◆ DIRECTIONS FOR THIS TASK: Copying exactly, give the lines in the material below from the one with "derer sundere" to the one with "duraderos y res", ends included, and nothing besides.

____________________

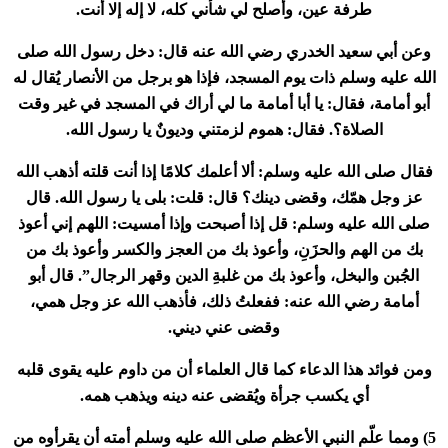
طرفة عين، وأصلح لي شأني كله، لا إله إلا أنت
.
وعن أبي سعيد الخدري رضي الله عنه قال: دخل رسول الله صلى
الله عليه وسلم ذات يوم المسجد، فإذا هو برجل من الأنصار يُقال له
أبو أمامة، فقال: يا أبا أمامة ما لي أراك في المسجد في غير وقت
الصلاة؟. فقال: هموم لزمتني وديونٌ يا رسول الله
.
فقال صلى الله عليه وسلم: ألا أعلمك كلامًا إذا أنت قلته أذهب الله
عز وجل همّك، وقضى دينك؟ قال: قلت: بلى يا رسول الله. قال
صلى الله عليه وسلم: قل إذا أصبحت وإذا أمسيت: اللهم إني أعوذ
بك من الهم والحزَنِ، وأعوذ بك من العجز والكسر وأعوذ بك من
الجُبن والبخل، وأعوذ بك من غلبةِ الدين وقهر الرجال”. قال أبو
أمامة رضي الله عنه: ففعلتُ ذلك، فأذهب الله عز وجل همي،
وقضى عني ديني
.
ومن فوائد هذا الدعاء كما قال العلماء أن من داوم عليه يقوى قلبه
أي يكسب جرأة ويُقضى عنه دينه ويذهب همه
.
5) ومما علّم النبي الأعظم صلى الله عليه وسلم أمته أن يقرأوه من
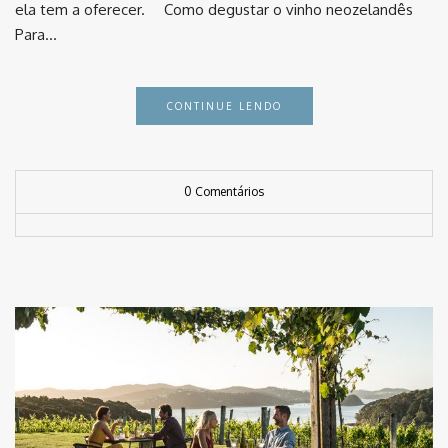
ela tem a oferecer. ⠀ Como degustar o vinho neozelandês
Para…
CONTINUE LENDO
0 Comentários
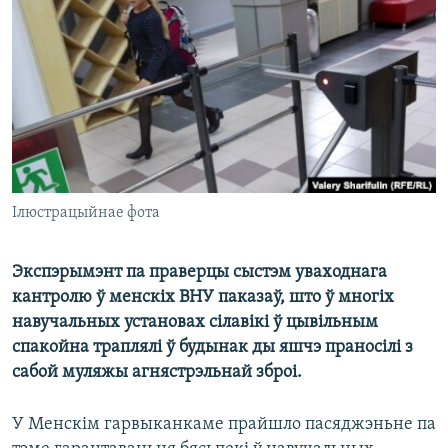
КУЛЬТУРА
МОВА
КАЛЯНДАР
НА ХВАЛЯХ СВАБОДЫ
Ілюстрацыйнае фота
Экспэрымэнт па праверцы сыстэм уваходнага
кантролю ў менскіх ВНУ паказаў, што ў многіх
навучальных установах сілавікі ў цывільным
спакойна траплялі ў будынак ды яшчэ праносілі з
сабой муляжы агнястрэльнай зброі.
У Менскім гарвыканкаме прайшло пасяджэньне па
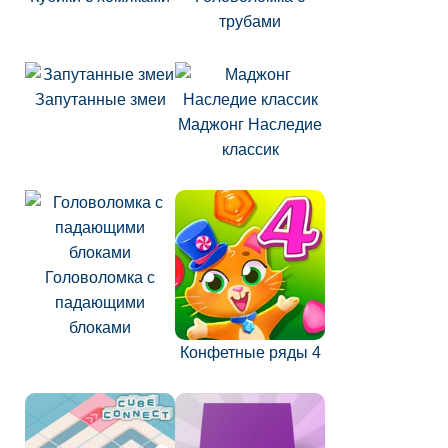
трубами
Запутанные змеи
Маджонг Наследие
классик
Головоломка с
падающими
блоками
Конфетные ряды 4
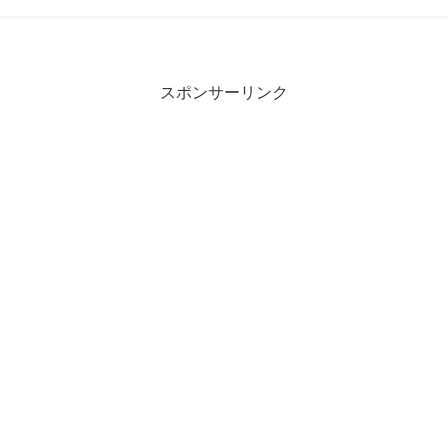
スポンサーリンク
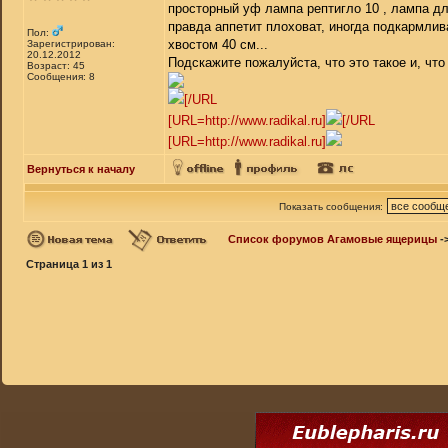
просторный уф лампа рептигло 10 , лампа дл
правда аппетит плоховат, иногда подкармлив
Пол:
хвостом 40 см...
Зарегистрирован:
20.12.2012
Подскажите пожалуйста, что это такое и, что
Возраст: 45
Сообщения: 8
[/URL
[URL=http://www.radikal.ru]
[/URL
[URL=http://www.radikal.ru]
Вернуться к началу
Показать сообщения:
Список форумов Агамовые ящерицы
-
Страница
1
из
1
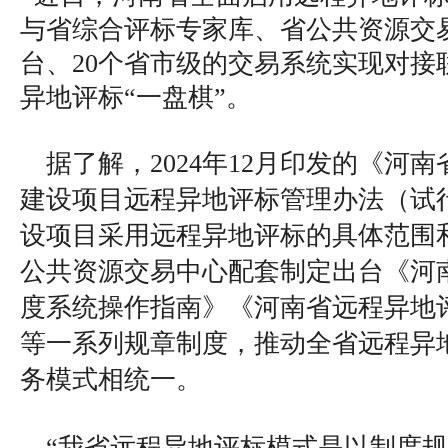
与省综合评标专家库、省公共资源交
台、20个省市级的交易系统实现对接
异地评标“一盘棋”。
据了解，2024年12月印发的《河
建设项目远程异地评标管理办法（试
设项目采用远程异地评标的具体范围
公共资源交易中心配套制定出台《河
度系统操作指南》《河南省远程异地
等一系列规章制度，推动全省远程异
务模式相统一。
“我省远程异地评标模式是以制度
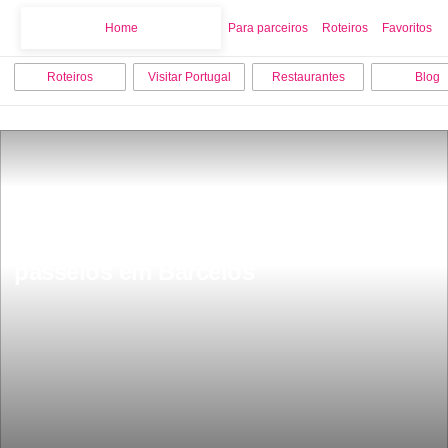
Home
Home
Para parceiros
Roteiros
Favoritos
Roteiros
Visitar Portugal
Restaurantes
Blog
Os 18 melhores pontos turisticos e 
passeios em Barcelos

____________________

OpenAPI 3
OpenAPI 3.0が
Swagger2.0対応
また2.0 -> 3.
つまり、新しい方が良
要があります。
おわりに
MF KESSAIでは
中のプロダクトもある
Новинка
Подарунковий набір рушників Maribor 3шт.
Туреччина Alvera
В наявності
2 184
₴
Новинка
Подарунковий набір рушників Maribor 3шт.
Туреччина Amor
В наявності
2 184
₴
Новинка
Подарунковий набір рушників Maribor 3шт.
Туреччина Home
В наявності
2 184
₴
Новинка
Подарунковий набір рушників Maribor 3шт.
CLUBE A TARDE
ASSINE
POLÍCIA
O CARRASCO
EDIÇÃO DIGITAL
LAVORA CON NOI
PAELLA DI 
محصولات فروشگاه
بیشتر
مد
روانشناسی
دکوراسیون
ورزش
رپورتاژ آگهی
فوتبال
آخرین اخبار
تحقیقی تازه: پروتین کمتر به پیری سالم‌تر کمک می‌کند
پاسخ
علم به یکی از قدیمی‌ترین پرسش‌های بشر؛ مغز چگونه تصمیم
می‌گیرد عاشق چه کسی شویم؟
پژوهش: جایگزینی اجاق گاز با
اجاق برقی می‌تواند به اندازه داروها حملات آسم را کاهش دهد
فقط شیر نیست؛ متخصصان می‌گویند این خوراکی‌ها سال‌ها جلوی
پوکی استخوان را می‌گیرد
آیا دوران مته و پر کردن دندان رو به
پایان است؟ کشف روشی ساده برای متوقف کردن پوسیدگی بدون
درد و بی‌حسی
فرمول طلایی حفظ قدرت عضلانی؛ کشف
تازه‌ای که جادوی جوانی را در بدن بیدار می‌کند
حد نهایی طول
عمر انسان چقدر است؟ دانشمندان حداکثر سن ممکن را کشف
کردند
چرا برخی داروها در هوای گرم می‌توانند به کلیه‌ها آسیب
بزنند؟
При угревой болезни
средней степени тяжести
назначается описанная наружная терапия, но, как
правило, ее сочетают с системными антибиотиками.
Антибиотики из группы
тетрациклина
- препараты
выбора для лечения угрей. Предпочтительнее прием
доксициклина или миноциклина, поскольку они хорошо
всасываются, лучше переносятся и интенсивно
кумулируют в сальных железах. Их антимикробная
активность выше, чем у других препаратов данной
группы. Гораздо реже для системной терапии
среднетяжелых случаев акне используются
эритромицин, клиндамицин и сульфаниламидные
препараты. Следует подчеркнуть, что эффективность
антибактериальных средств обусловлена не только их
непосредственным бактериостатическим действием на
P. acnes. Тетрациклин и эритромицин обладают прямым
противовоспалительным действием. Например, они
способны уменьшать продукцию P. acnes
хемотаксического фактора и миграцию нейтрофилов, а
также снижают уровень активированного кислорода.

____________________

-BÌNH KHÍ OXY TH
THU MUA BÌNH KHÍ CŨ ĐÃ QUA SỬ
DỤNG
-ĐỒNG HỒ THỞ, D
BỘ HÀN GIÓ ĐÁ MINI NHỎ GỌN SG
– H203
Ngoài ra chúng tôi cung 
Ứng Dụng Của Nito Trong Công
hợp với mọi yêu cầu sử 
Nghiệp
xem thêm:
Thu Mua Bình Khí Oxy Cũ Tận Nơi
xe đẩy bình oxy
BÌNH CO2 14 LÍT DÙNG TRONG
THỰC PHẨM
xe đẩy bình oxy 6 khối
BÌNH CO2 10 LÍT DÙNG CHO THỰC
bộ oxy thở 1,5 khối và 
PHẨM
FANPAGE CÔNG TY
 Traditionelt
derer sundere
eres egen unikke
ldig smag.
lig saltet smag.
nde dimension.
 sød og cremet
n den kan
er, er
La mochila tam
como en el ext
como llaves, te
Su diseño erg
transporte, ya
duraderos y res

____________________

◆ OUTPUT BELOW:
derer sundere
eres egen unikke
ldig smag.
lig saltet smag.
nde dimension.
 sød og cremet
n den kan
er, er
La mochila tam
como en el ext
como llaves, te
Su diseño erg
transporte, ya
duraderos y res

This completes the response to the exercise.